En un nouveau revirement dont il est coutumier et qui rend sa politique illisible, même pour ses partisans, Donald Trump a affirmé dimanche que Vladimir Poutine était « devenu complètement fou » après les bombardements massifs sur l’Ukraine.
Un commentaire cinglant sans précédent dans l’histoire des relations entre Donald Trump et le régime russe, depuis 1984, faites de complaisance, voire de renflouement en au moins deux occasions lors des six faillites de l’empire immobilier de l’actuel président américain. Faisant mine de découvrir seulement aujourd’hui que le Kremlin « envoie des roquettes sur des villes et tue des gens », alors que c’est sa stratégie depuis le début de la guerre, Donald Trump a commenté, non sans une candeur qui a de quoi laisser perplexe dans un contexte de guerre : « Je n’aime pas ça du tout ».
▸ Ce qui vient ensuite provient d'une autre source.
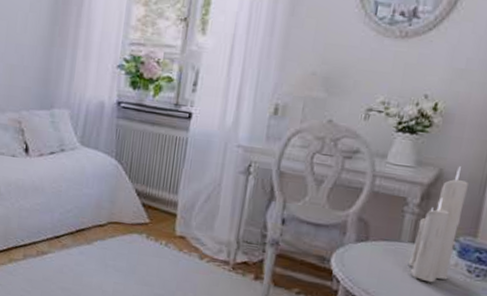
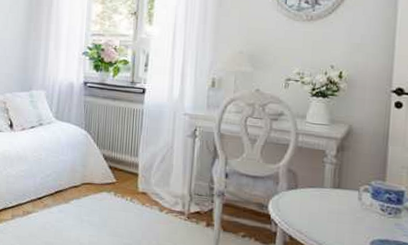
candle: present [408,166,468,283] -> none [332,122,374,222]

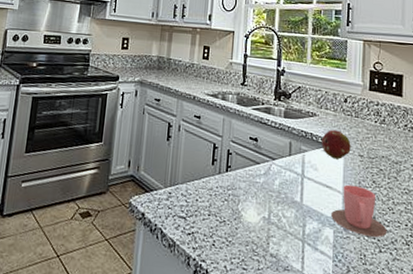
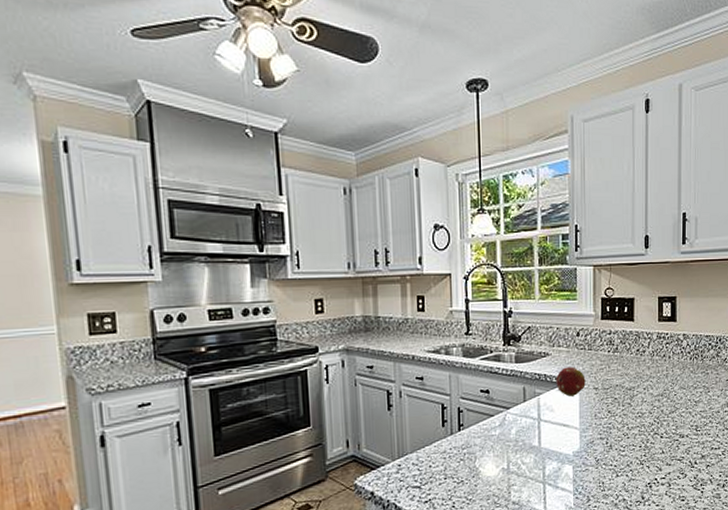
cup: present [330,184,387,237] -> none [569,418,623,465]

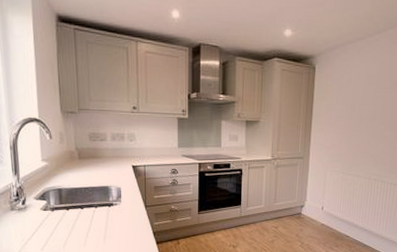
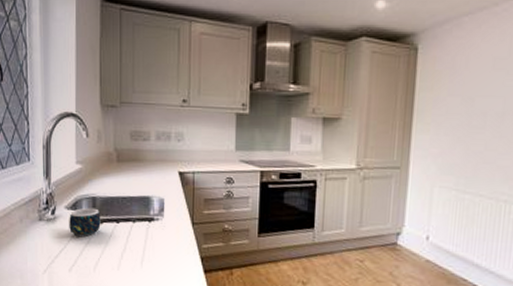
mug: none [38,197,67,221] -> present [69,207,101,236]

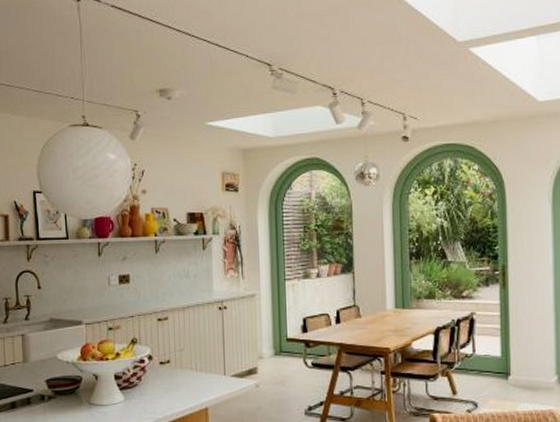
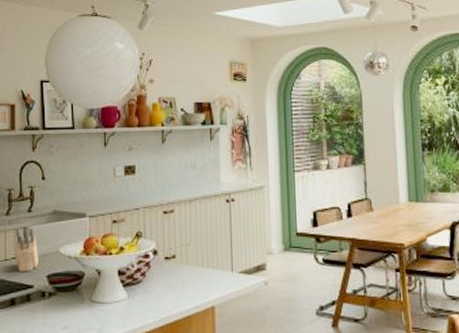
knife block: none [14,336,37,377] -> present [15,228,39,272]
Il s’est alors interrogé :« Je ne sais pas ce qui ne va pas chez lui. Qu’est-ce qui lui est arrivé ? », comme si le président russe avait changé depuis peu pour devenir infréquentable alors qu’il aurait été jusqu’à récemment tout à fait décent. Sans doute une manière pour Donald Trump d’anticiper un échec de sa médiation en faveur d’un cessez-le-feu et de se désengager du dossier en prétextant un état mental inadéquat du maître du Kremlin… tout en critiquant aussi le président ukrainien, Volodymyr Zelenski. Le président américain a d’ailleurs ajouté : « J’ai toujours dit que Poutine voulait TOUTE l’Ukraine, pas seulement une partie, et peut-être que cela se révèle juste mais s’il le fait, cela mènera à la chute de la Russie ! ».
Les analystes attendaient de voir, lundi, s’il s’agissait d’un énième changement de pied et de ton du président américain qui serait bientôt annulé par un autre revirement, ou d’un vrai tournant dans le conflit. Si Donald Trump a dit, pour la première fois de manière aussi affirmative, « envisager absolument » des sanctions contre la Russie, la question clé demeure ; est-il prêt à armer l’Ukraine ? Il n’a validé aucun paquet de nouvelles aides militaires depuis son retour à la Maison-Blanche fin janvier.
En revanche, le chancelier allemand, Friedrik Merz, a annoncé qu’il n’y aurait plus de limitation de portée aux armes allemandes fournies à l’Ukraine, en allusion aux missiles Taurus, qui pourraient frapper les bases logistiques russes à 500 km du front.
6 réponses
Poutine enrage,le petit comédien « raté »lui tient tète depuis le départ,pas seul,heureusement.Qu’elle honte pour les Russes,ridiculisés face au monde,face à la Chine.Poutine n »a plus le chois que de continuer la guerre,le souci est savoir jusqu’où il ira.
Dans son hystérie comportementale et volubile, peut-être a-t-il eu un éclair de lucidité ?
Dans la course à la paix, l’Allemand est plus réaliste que l’Américain.
Trump a déjà reviré car on lui a apporté le rapport sur l’attentat ukrainien contre l’hélicoptère de V.P. venu inspecter Koursk. De plus « on » passe dans la presse ,sous silence les attaques journalières de drones ukrainiens sur le sol russe jusqu’à Moscou où l’aéroport de Domodeovo s’est mis en alerte. Encore un de mes courriels que vous ne publierez pas, pourtant je vous lis aussi dans Riposte Laïque, qui contredit souvent les positions que vous avez ici dans votre publication. Complexité de la pensée humaine.
Le poutinisme de Riposte laïque est notoire !
Les russes bombardent mais les ukrainiens n’auraient pas le droit de répliquer? D’ailleurs ils ne s’attaquent qu’aux dépots de munitions et de pétrole, pas aux civils comme les russes! Vous devriez avoir honte de soutenir un agresseur criminel.